The Electoral Commission recently warned MPs not to use next years anniversary as a device to win votes at next years Scottish parliamentary elections. However, just days after said warning was issued, Gordon Brown announced that a special two pound coin is to be minted to celebrate the union.
The Electoral Commission, being independent, can it seems say all it likes about unfairly using the instruments of government on an issue central to next years elections, but it has no power of enforcement whatsoever. Gordon Brown is undeniably on the horns of a dilemma; on the one hand he feels a worrying excess of Scottishness whilst on the other wishing to appear like a modern day John Bull with his condescending call for a British Day or as he terms it a day on which the country can unite to celebrate its uniquely British values which are apparently liberty, tolerance, inclusion and fair play.
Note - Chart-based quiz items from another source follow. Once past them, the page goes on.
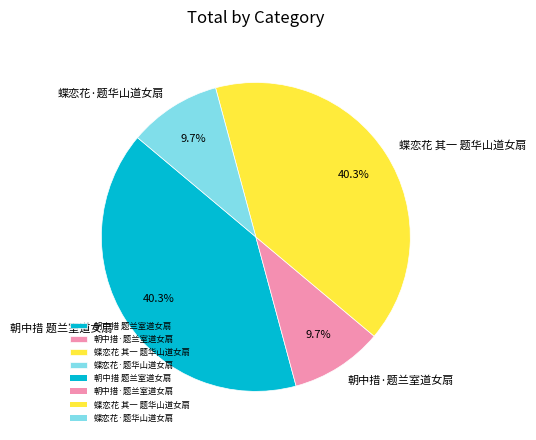

Does 朝中措·题兰室道女扇 account for over 50% of the chart?

No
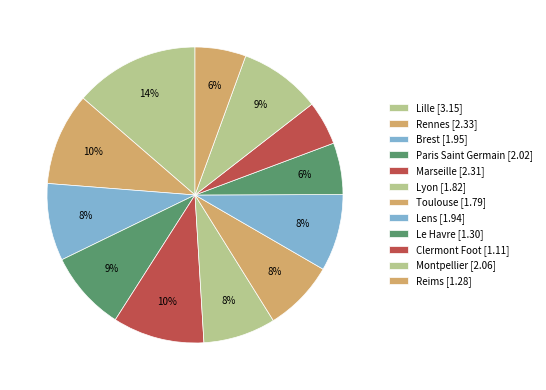

Is it true that Rennes is 22% of the pie?

False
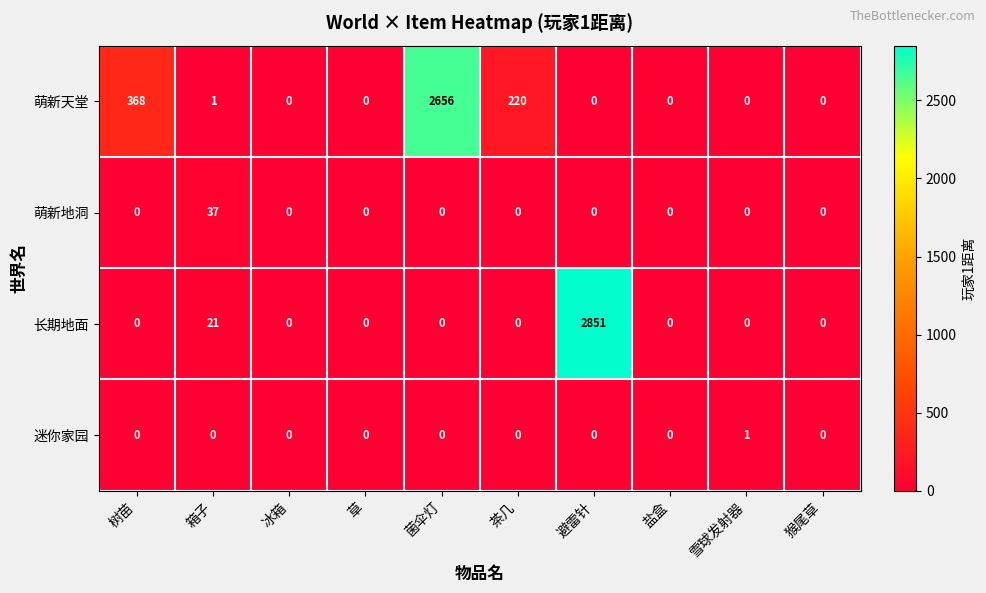

What is the sum of all 萌新天堂 values?

3245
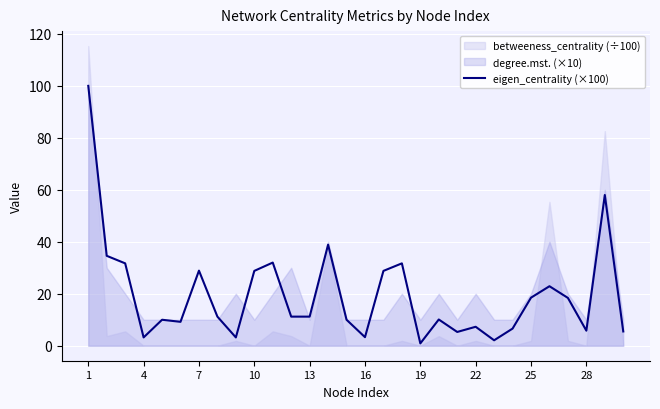

The eigen_centrality (×100) series shows 5.8 at 28. True or false?

True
Do the British people need a day to remind them what being British is about? After all our sense of Britishness has been systematically undermined by the very people calling for a British Day the current government with its traditional left wing contempt for patriotism has suppressed national history and traditions for fear of giving offence to newcomers whilst exercising aggressive multiculturalism and mass immigration.
The question of devolution is a sticky one for Mr.Brown; devolution in Scotland and Wales (fought for and introduced by New Labour) has much undermined our common sense of Britishness and has fostered instead a new sense of Englishness in the south leaving Scottishness a nail-biting problem for Mr. Brown. Politicians are famous for sitting on the fence but this is the first time to my knowledge one has been caught sitting on Hadrians wall!